Trigger warnings: child mutilation, graphic murder, dismemberment, torture, grievous and graphic depictions of wounds, profanity, graphic descriptions of nudity (including children), graphic depictions of childbirth, gas chambers, mass cremations, talk of rape in general, rape of a child shown on page.
In the last few months of the Nazi’s occupation of Poland, two children are abandoned by their father and stepmother to increase the chances of all of them surviving. Left to find safety in the dense Bialowieza Forest, the two, renamed “Hansel” and “Gretel” in an effort to disguise their Jewishness, wander until they are taken in by Magda, an eccentric and stubborn old woman called “witch” by the nearby villagers due to her herbal knowledge and assistance in ridding women of unwanted pregnancies. Magda, along with her great-niece Nekla and Nekla’s beau the woodsman Telek, are determined to protect them as long as possible, even as a German officer arrives in the village with his own plans for the children.

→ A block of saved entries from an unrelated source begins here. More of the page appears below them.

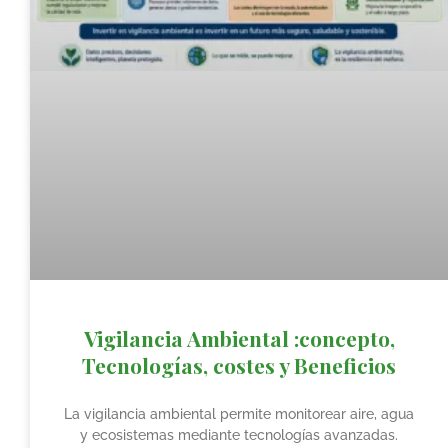
Vigilancia Ambiental :concepto,
Tecnologías, costes y Beneficios
La vigilancia ambiental permite monitorear aire, agua
y ecosistemas mediante tecnologías avanzadas.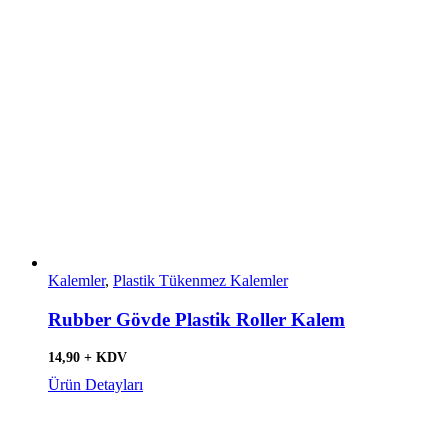
Kalemler
,
Plastik Tükenmez Kalemler
Rubber Gövde Plastik Roller Kalem
14,90 + KDV
Ürün Detayları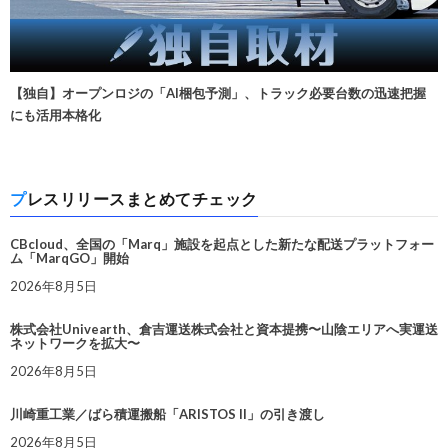
【独自】オープンロジの「AI梱包予測」、トラック必要台数の迅速把握
にも活用本格化
プレスリリースまとめてチェック
CBcloud、全国の「Marq」施設を起点とした新たな配送プラットフォー
ム「MarqGO」開始
2026年8月5日
株式会社Univearth、倉吉運送株式会社と資本提携〜山陰エリアへ実運送
ネットワークを拡大〜
2026年8月5日
川崎重工業／ばら積運搬船「ARISTOS II」の引き渡し
2026年8月5日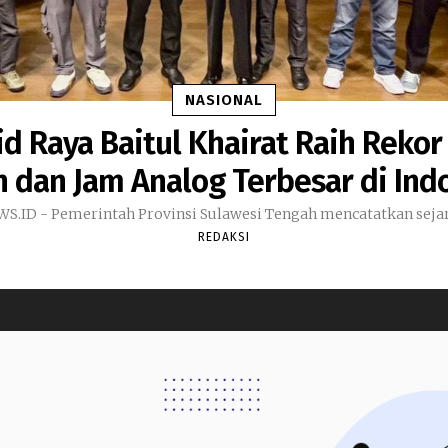
NASIONAL
d Raya Baitul Khairat Raih Rekor
 dan Jam Analog Terbesar di Ind
.ID - Pemerintah Provinsi Sulawesi Tengah mencatatkan sejara
REDAKSI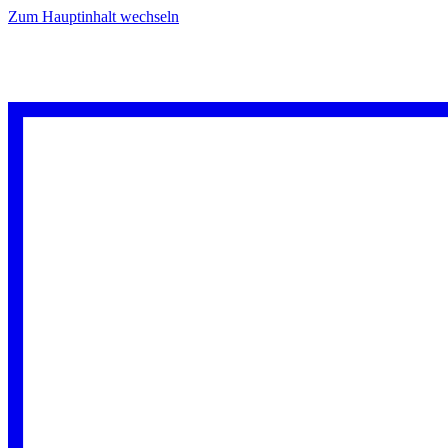
Zum Hauptinhalt wechseln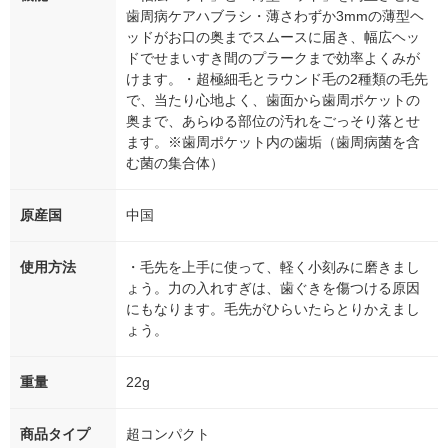
歯周病ケアハブラシ・薄さわずか3mmの薄型ヘ
ッドがお口の奥までスムースに届き、幅広ヘッ
ドでせまいすき間のプラークまで効率よくみが
けます。・超極細毛とラウンド毛の2種類の毛先
で、当たり心地よく、歯面から歯周ポケットの
奥まで、あらゆる部位の汚れをごっそり落とせ
ます。※歯周ポケット内の歯垢（歯周病菌を含
む菌の集合体）
原産国
中国
使用方法
・毛先を上手に使って、軽く小刻みに磨きまし
ょう。力の入れすぎは、歯ぐきを傷つける原因
にもなります。毛先がひらいたらとりかえまし
ょう。
重量
22g
商品タイプ
超コンパクト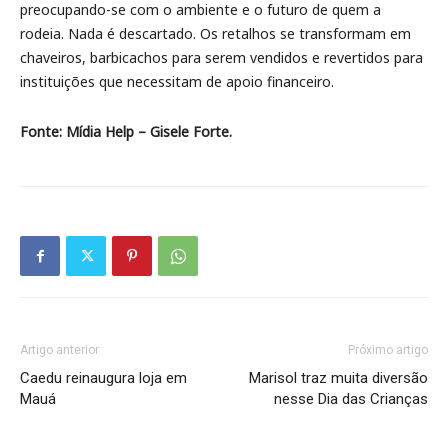
preocupando-se com o ambiente e o futuro de quem a
rodeia. Nada é descartado. Os retalhos se transformam em
chaveiros, barbicachos para serem vendidos e revertidos para
instituições que necessitam de apoio financeiro.
Fonte: Mídia Help – Gisele Forte.
Artigo anterior
Próximo artigo
Caedu reinaugura loja em
Marisol traz muita diversão
Mauá
nesse Dia das Crianças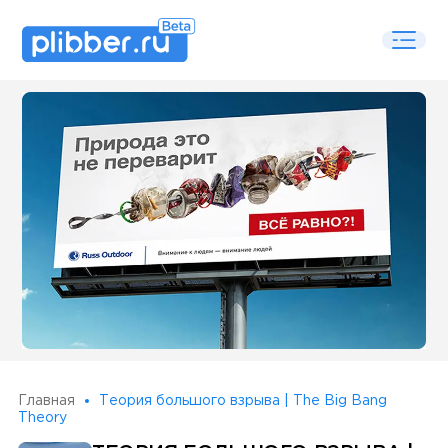
Some SEO Title
Главная
Теория большого взрыва | The Big Bang
Theory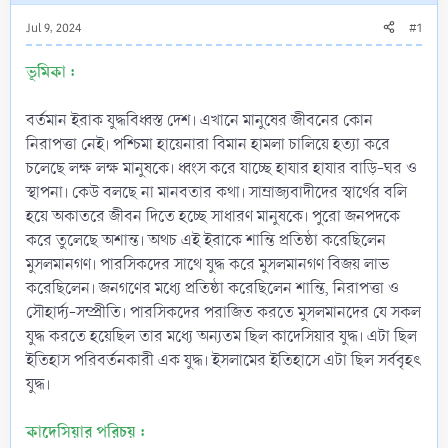
Jul 9, 2024
#1
ভূমিকা :
বর্তমান ইরাক যুদ্ধবিধ্বস্ত দেশ। এখানে মানুষের জীবনের কোন
নিরাপত্তা নেই। পশ্চিমা হায়েনারা বিমান হামলা চালিয়ে হত্যা করে
চলেছে লক্ষ লক্ষ মানুষকে। ধ্বংস করে যাচ্ছে হাযার হাযার বাড়ি-ঘর ও
স্থাপনা। কেউ বলছে না মানবতার কথা। সাম্রাজ্যবাদীদের স্বার্থের বলি
হয়ে অকাতরে জীবন দিতে হচ্ছে সাধারণ মানুষকে। পুরো জনপদকে
করে তুলেছে অশান্ত। অথচ এই ইরাকে শান্তি প্রতিষ্ঠা করেছিলেন
মুসলমানগণ। পারসিকদের সাথে যুদ্ধ করে মুসলমানগণ বিজয় লাভ
করেছিলেন। জনগণের মধ্যে প্রতিষ্ঠা করেছিলেন শান্তি, নিরাপত্তা ও
সৌহার্দ্য-সম্প্রীতি। পারসিকদের পরাজিত করতে মুসলমানদের যে সকল
যুদ্ধ করতে হয়েছিল তার মধ্যে অন্যতম ছিল কাদেসিয়ার যুদ্ধ। এটা ছিল
ইতিহাস পরিবর্তনকারী এক যুদ্ধ। ইসলামের ইতিহাসে এটা ছিল সর্ববৃহৎ
যুদ্ধ।
কাদেসিয়ার পরিচয় :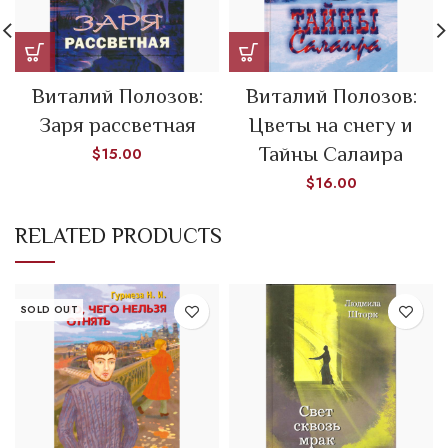
Виталий Полозов:
Виталий Полозов:
Заря рассветная
Цветы на снегу и
Тайны Салаира
$
15.00
$
16.00
RELATED PRODUCTS
SOLD OUT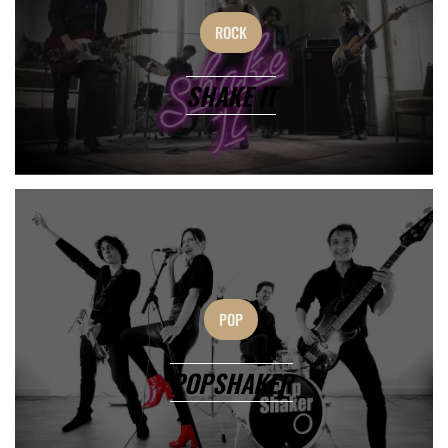
ROCK
SHAKE IT
POP
POPSHAKER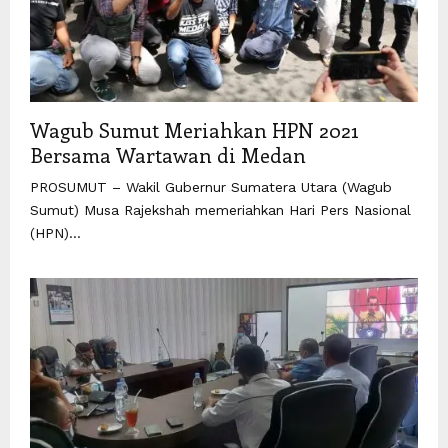
Wagub Sumut Meriahkan HPN 2021
Bersama Wartawan di Medan
PROSUMUT – Wakil Gubernur Sumatera Utara (Wagub
Sumut) Musa Rajekshah memeriahkan Hari Pers Nasional
(HPN)...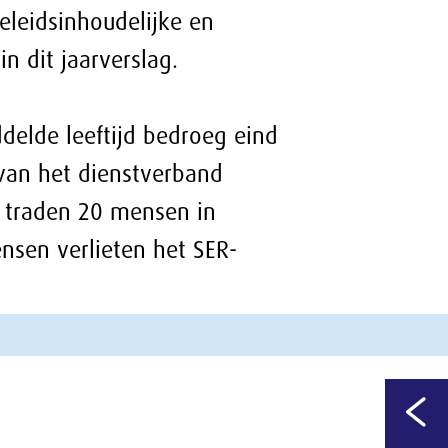
9
13
/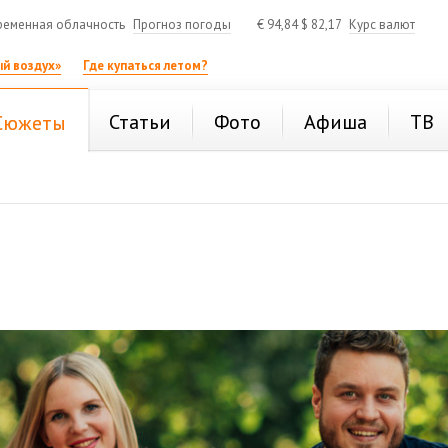
ременная облачность
Прогноз погоды
€
94,84
$
82,17
Курс валют
й воздух»
Где купаться летом?
Статьи
Фото
Афиша
ТВ
Сюжеты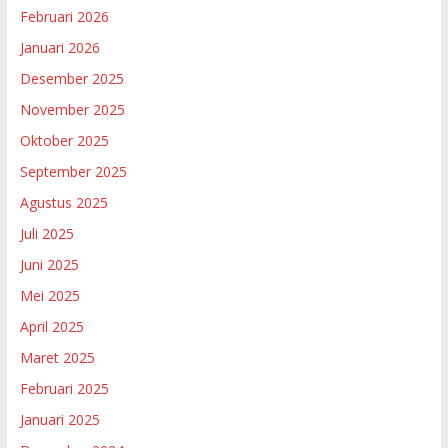
Februari 2026
Januari 2026
Desember 2025
November 2025
Oktober 2025
September 2025
Agustus 2025
Juli 2025
Juni 2025
Mei 2025
April 2025
Maret 2025
Februari 2025
Januari 2025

I finished this book and I still don’t know what I thought about it. It was one of the most incredibly bleak and depressing books I’ve read in awhile, which seeing as it’s set at the tail end of the Holocaust was to be expected, but still. I did find it an interesting literary decision to never state what “The Mechanik” (the children’s father), “The White Wolf” (the children’s stepmother), “the Russian”, “Hansel”, or “Gretel” were actually originally called. As you can tell from the trigger warning above, this book in no way shies away from showing the ugly side of war; I do know one emotion this book aroused in my was severe discomfort.
Everyone in it was realistically written, I will say that. Most of the villagers were split between having given up completely, and wanting to resist as long they didn’t have to either put themselves in trouble or get their hands dirty. The Nazis were either one-note villains though, or the little decency they had was tied up with their own beliefs on “proper warfare” and not any actual human decency. Out of all of them, Telek, Magda, Nekla and Gretel tied, in that order, were my favorites. Hansel, six year old that I know he is, spent the majority of the book annoying the heck out of me. Frequently there wasn’t a bad situation he couldn’t make at least 80% worse. Gretel I felt that way about for a small part of the book, but there is a really good reason why she starts acting the way she does. And you do get some swell name dropping, if Birkenau and Goring are your idea of a good time.
If you want a really bleak, not the least bit uplifting modern variation on the Hansel and Gretel myth set in a little covered part of World War II history (what Germany did to Poland) then pick up this book. This is one variation of a fairy tale that Cosbrarian could not touch with a ten-foot pole, because there is no way to unf*ck up this one; it must stay f*cked up. And that’s about as positive as I can get about it.
As I said, I finished reading it not knowing what I thought about it, and that was four days ago. I still haven’t figured it out.